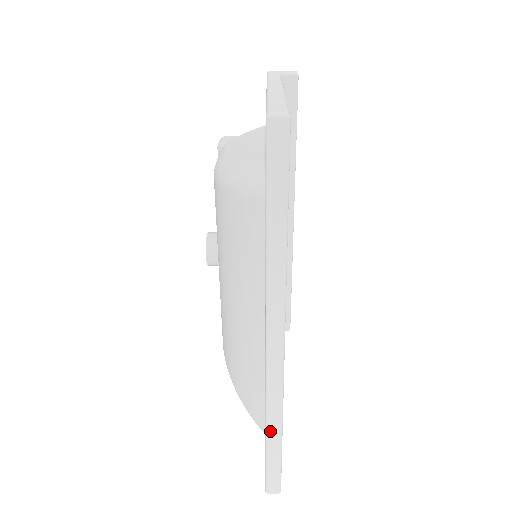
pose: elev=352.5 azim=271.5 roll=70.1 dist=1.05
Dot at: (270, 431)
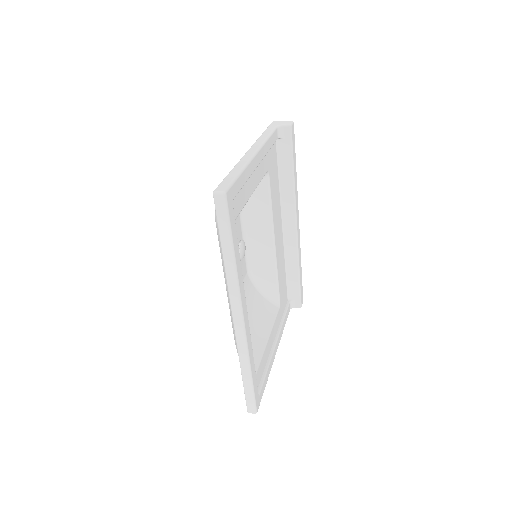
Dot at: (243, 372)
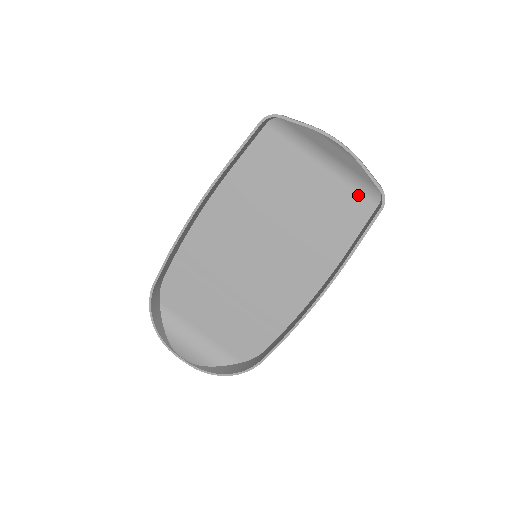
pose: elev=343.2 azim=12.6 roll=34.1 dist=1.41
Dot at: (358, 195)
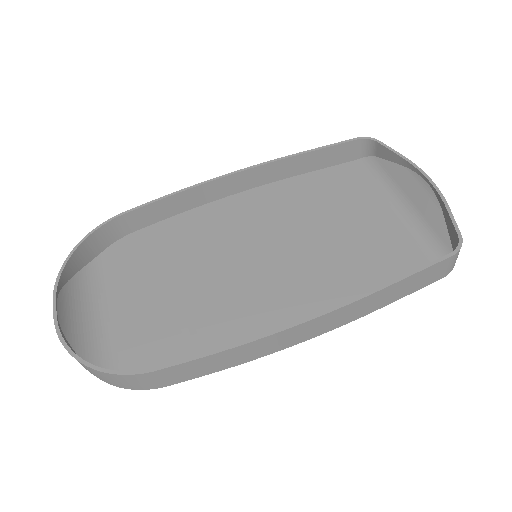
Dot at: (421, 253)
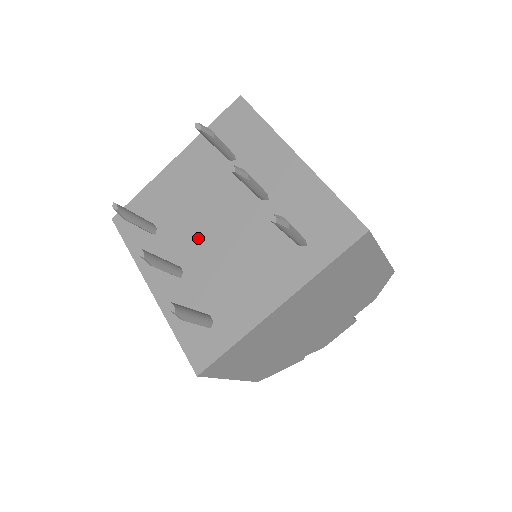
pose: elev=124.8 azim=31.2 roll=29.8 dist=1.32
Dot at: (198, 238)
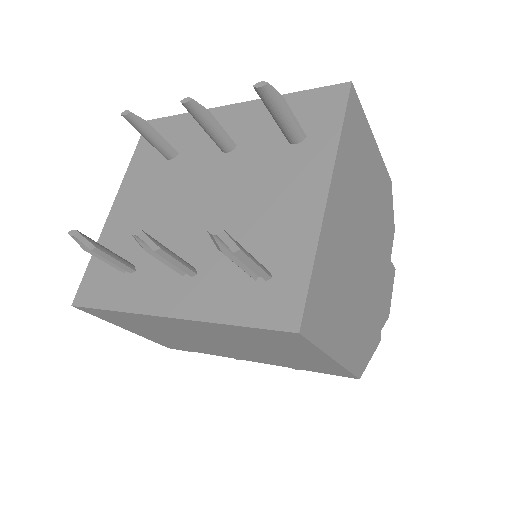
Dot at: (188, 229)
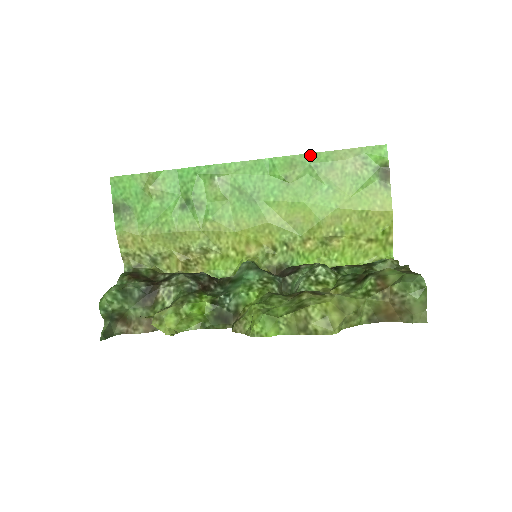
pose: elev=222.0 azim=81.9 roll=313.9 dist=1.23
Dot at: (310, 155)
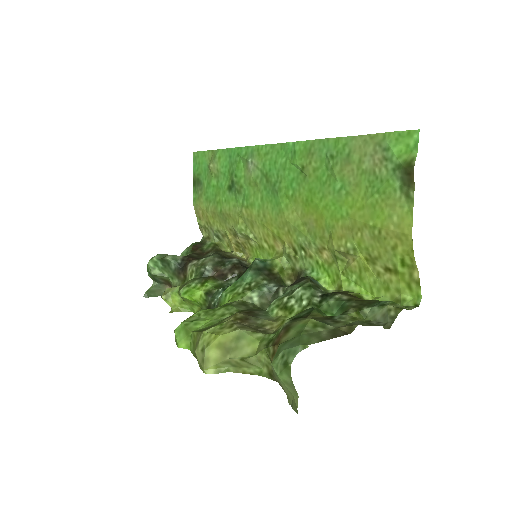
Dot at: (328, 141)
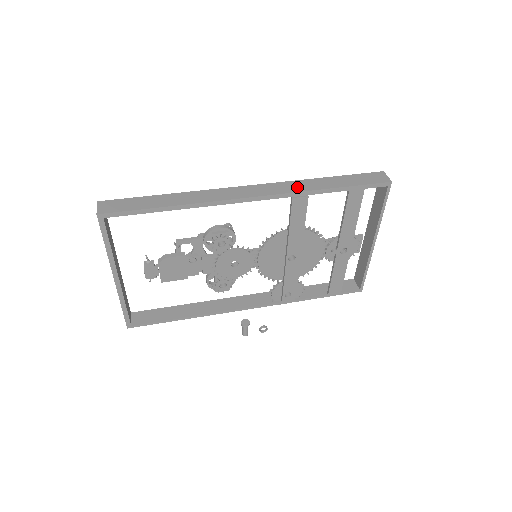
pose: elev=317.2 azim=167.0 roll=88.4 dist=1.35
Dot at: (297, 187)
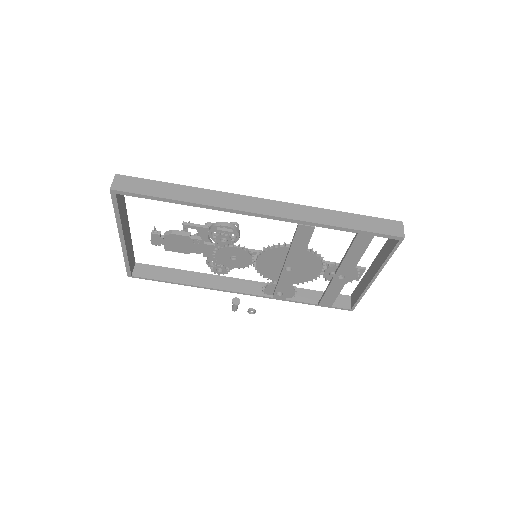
━━━━━━━━━━━━━━━━━━━━
[Direction]: Write out every one of the lines above again, poses and first-view dot positions included, but leave out the pictures, and shift each coordinate of the dot positions given for the second view of a pair by -3.

[Output]:
pose: elev=352.5 azim=271.5 roll=70.1 dist=1.05
Dot at: (270, 431)
Dot at: (240, 369)
pose: elev=343.2 azim=12.6 roll=34.1 dist=1.41
Dot at: (358, 195)
Dot at: (418, 250)
pose: elev=124.8 azim=31.2 roll=29.8 dist=1.32
Dot at: (198, 238)
Dot at: (185, 226)
pose: elev=222.0 azim=81.9 roll=313.9 dist=1.23
Dot at: (310, 155)
Dot at: (325, 138)
pose: elev=317.2 azim=167.0 roll=88.4 dist=1.35
Dot at: (297, 187)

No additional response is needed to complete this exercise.